Taking into account the sentences in the cases to which I have referred, and I do not find it necessary to refer in any greater detail to them, I am firmly of the view that a sentence of six years imprisonment is manifestly excessive. Whilst those cases do not indicate the maximum for offences of this type, in the main they reflect a sentence in the range of three to four years and in my view a sentence of four years imprisonment is the appropriate sentence for each of the three offences with which this Court is now concerned.
I would grant leave to appeal against the sentences imposed on counts 1, 2 and 3. I would allow the appeal, set aside the sentence imposed on counts 1, 2 and 3 and substitute a sentence of four years imprisonment on each sentence to be served concurrently.
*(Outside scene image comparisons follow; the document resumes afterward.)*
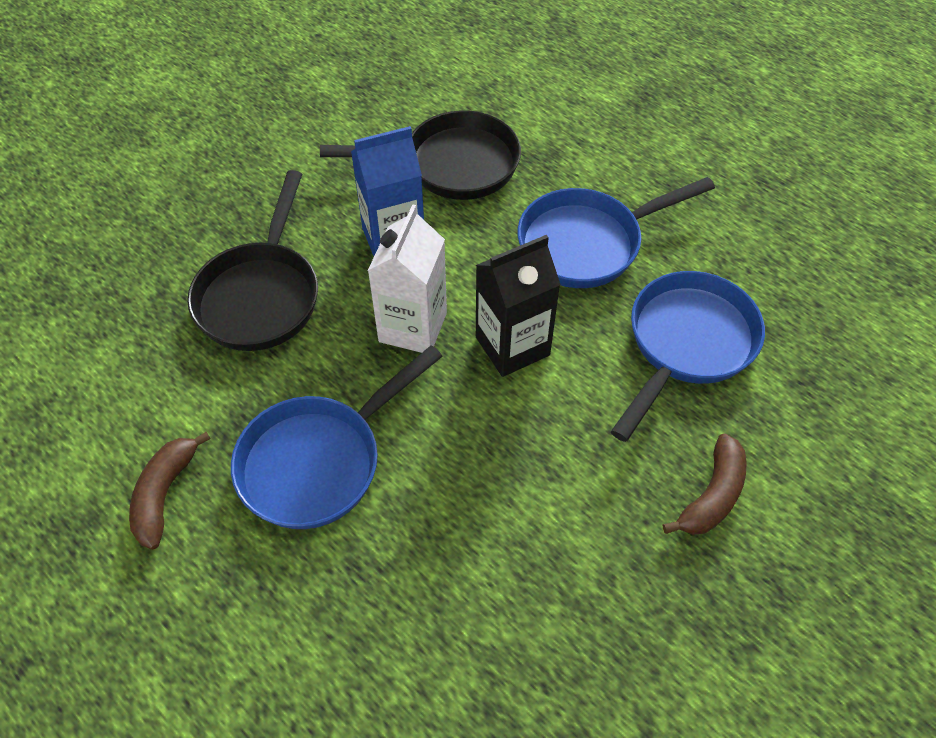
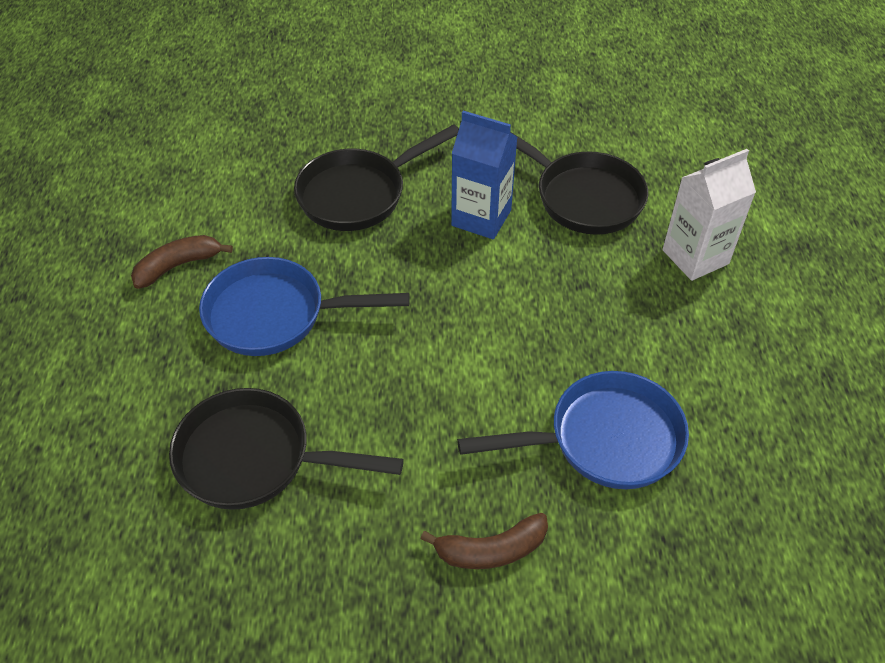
camera: 45 degrees right, 5 degrees down
white carton [368,204,447,353] -> white carton moved to [662,149,756,281]
black carton [476,235,561,377] -> none
blue pan [518,177,715,288] -> none
none -> black pan [169,388,404,510]

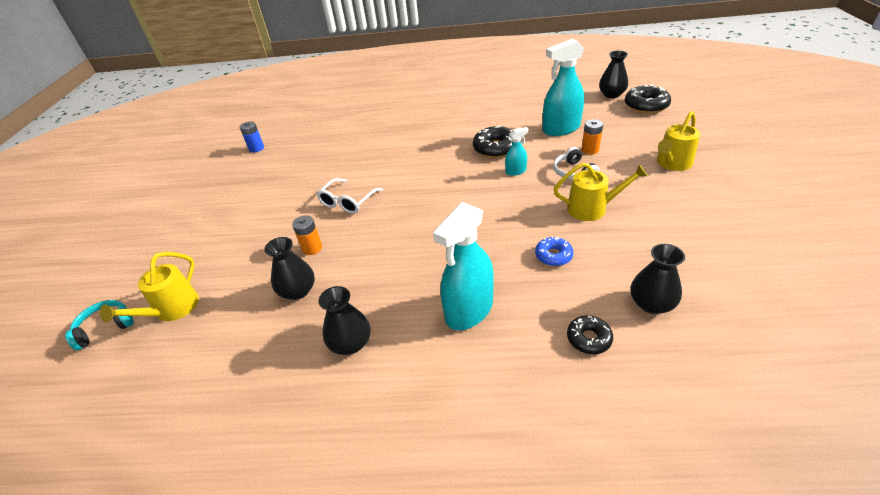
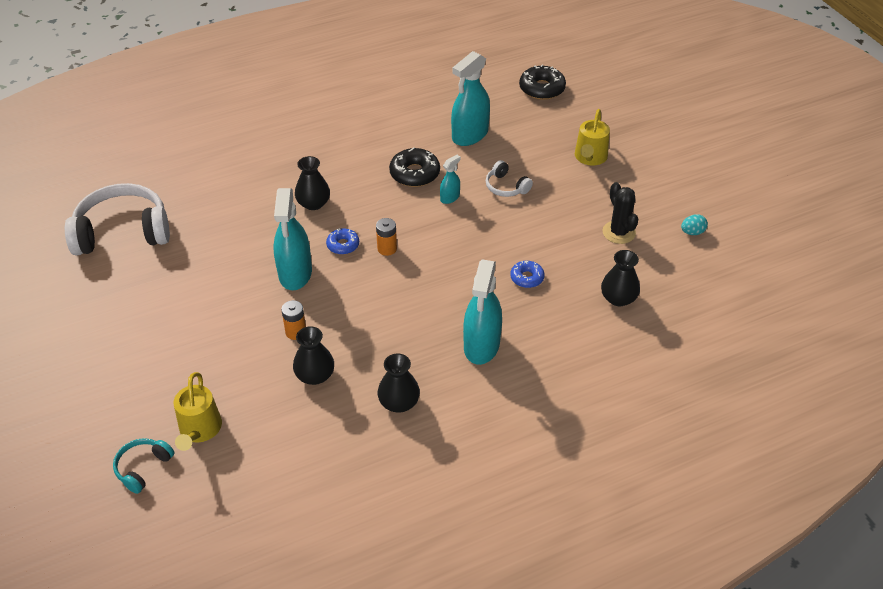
camera: 30 degrees left, 5 degrees up
blue battery [240,121,264,152] -> white headphones [65,183,170,256]
white glasses [317,178,383,214] -> turquoise spray bottle [273,188,312,290]
yellow watering can [554,163,648,221] -> none
black donut [567,315,613,354] -> none
orange battery [581,119,603,154] -> orange battery moved to [376,218,397,256]
black vase [599,50,628,98] -> black vase moved to [295,156,330,210]
none -> blue donut [326,228,359,255]
none -> black cactus [603,182,638,244]
none -> turquoise egg [681,214,708,235]

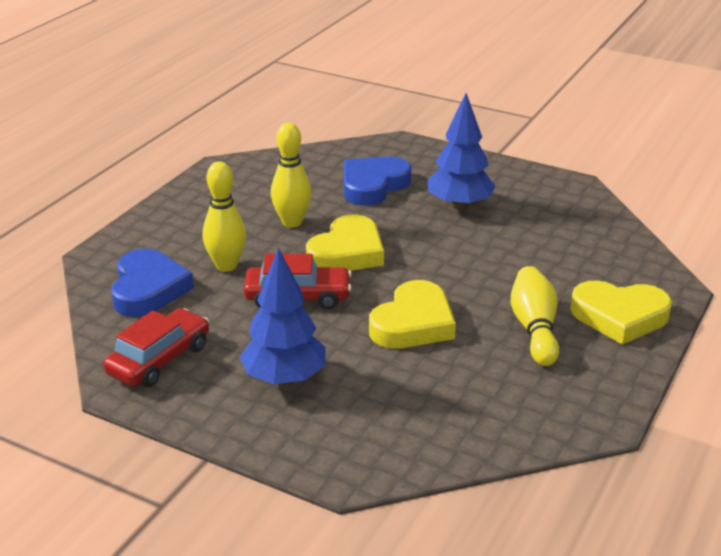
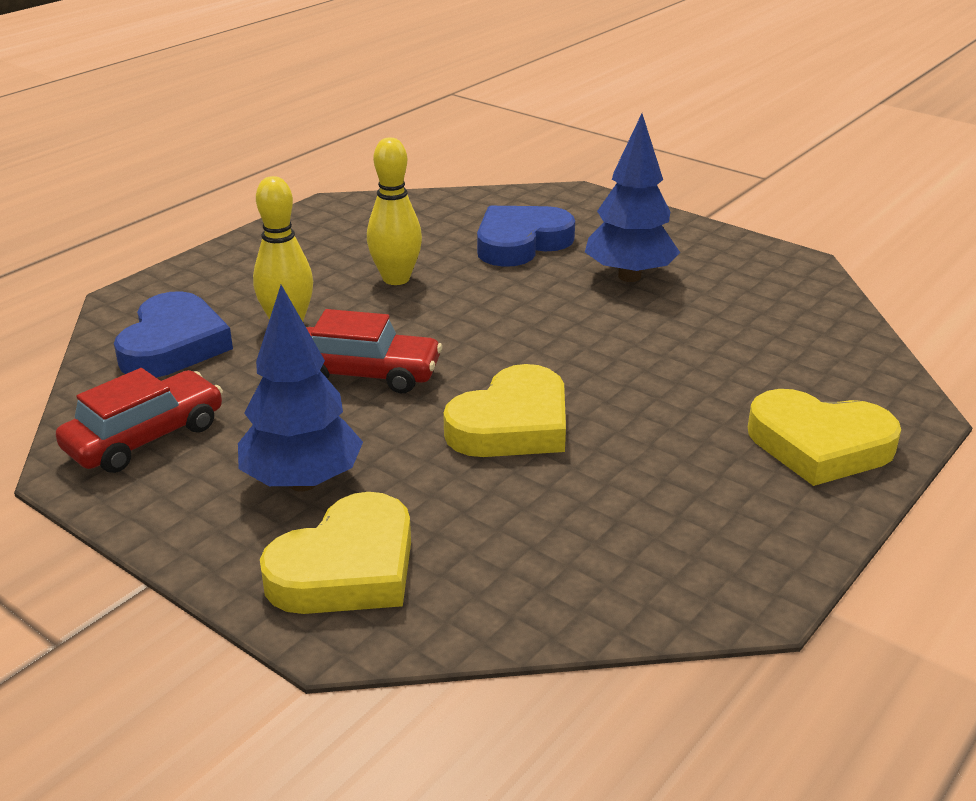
camera: 10 degrees right, 0 degrees up
yellow heart [306,215,384,271] -> yellow heart moved to [260,492,411,614]
yellow bowling pin [511,266,559,366] -> none

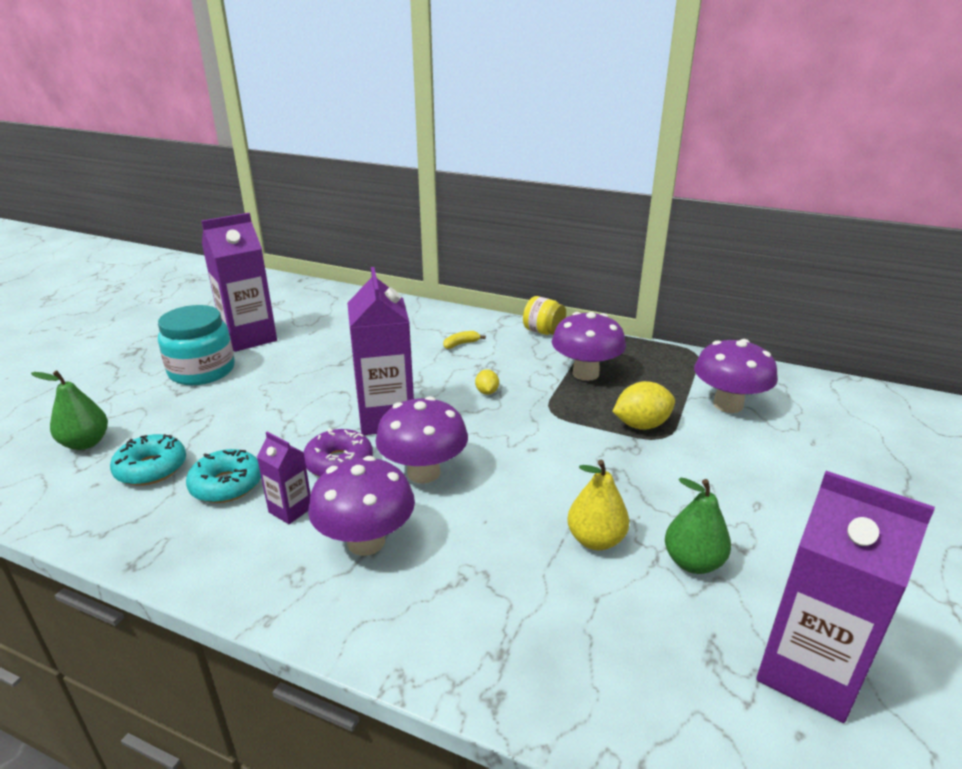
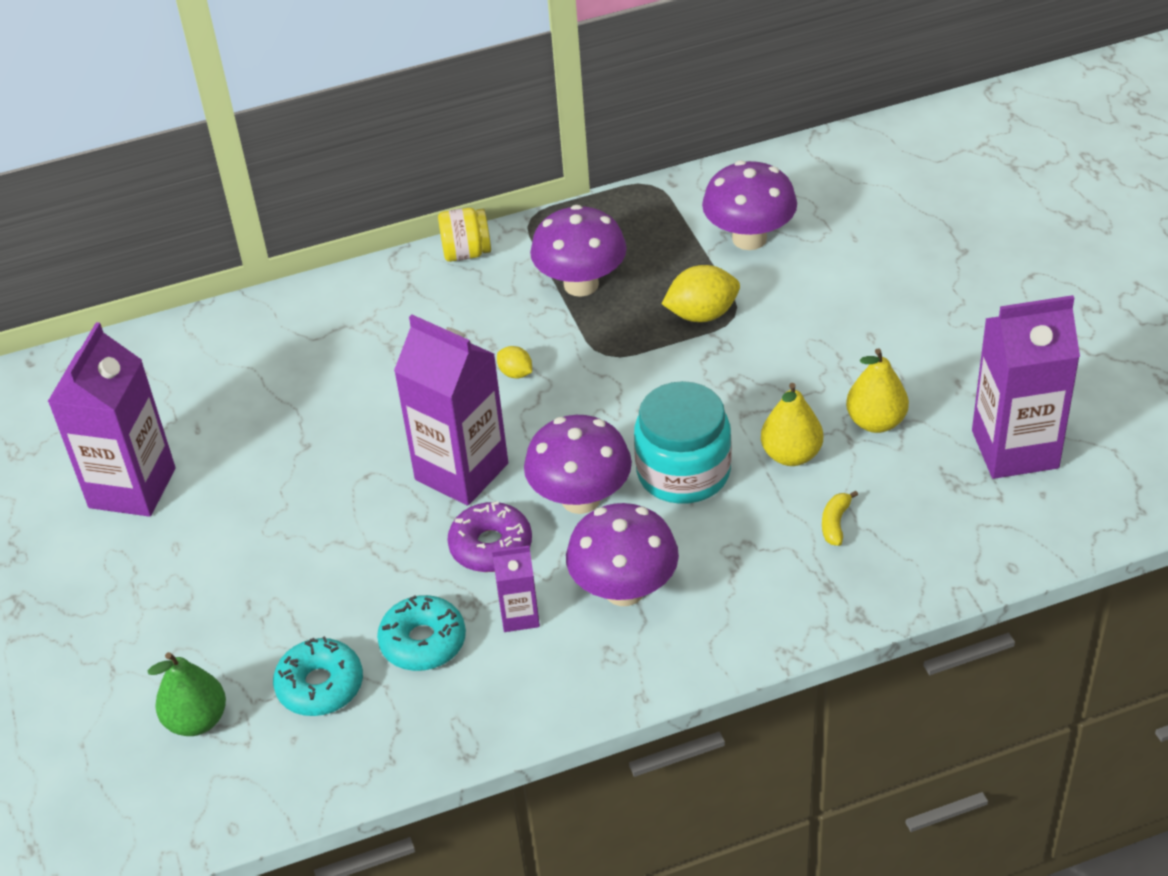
camera: 40 degrees left, 15 degrees up
turquoise jar [158,305,235,385] -> turquoise jar moved to [634,381,732,504]
yellow banana [443,331,486,349] -> yellow banana moved to [822,490,858,546]
yellow lemon [612,381,675,430] -> yellow lemon turned 45 degrees clockwise [661,265,740,322]
green pear [665,477,731,574] -> yellow pear [846,348,909,433]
The declaration as to pre-sentence custody should stand.
THE PRESIDENT: I agree that the sentence of six years imprisonment was manifestly excessive and the sentence should be reduced to four years imprisonment. Comparable sentences do not support the sentence of six years imprisonment. A sentence of four years imprisonment nevertheless reflects the serious view the Courts and the community take to the commission of offences such as these. The applicant, as the learned trial Judge said, has demonstrated that he is a serial Domestic Violence offender and his attacks on three of his female partners have demonstrated that he is a danger to women.
The serious aspects of these particular offences have been highlighted in the reasons of Justice Williams. There may be many complex reasons including excessive consumption of alcohol to explain the applicant's serious offending behaviour but none of them excuse his serious and persistent offending.
The complainant has been left with disfiguring facial scars. The Courts recognise that women in indigenous communities are of course entitled to the protection of the rule of law enjoyed by all Australian citizens.
The learned trial Judge, who it can be expected, is aware of the prevalence of these offences in communities such as Palm Island, was clearly cognisant of this principle when he adjourned the sentence to ensure the complainant had the opportunity to provide a victim impact statement, something which should have been routinely done in preparing the matter for sentence. It is important that victims of violence in indigenous communities are given the opportunity to provide victim impact statements like all other victims of crime. But for the reasons given by Justice Williams the sentence was manifestly excessive and I agree with the orders he proposes.
DAVIES JA: I agree with the orders proposed by Justice Williams, with his Honour's reasons and with the reasons just given by The President.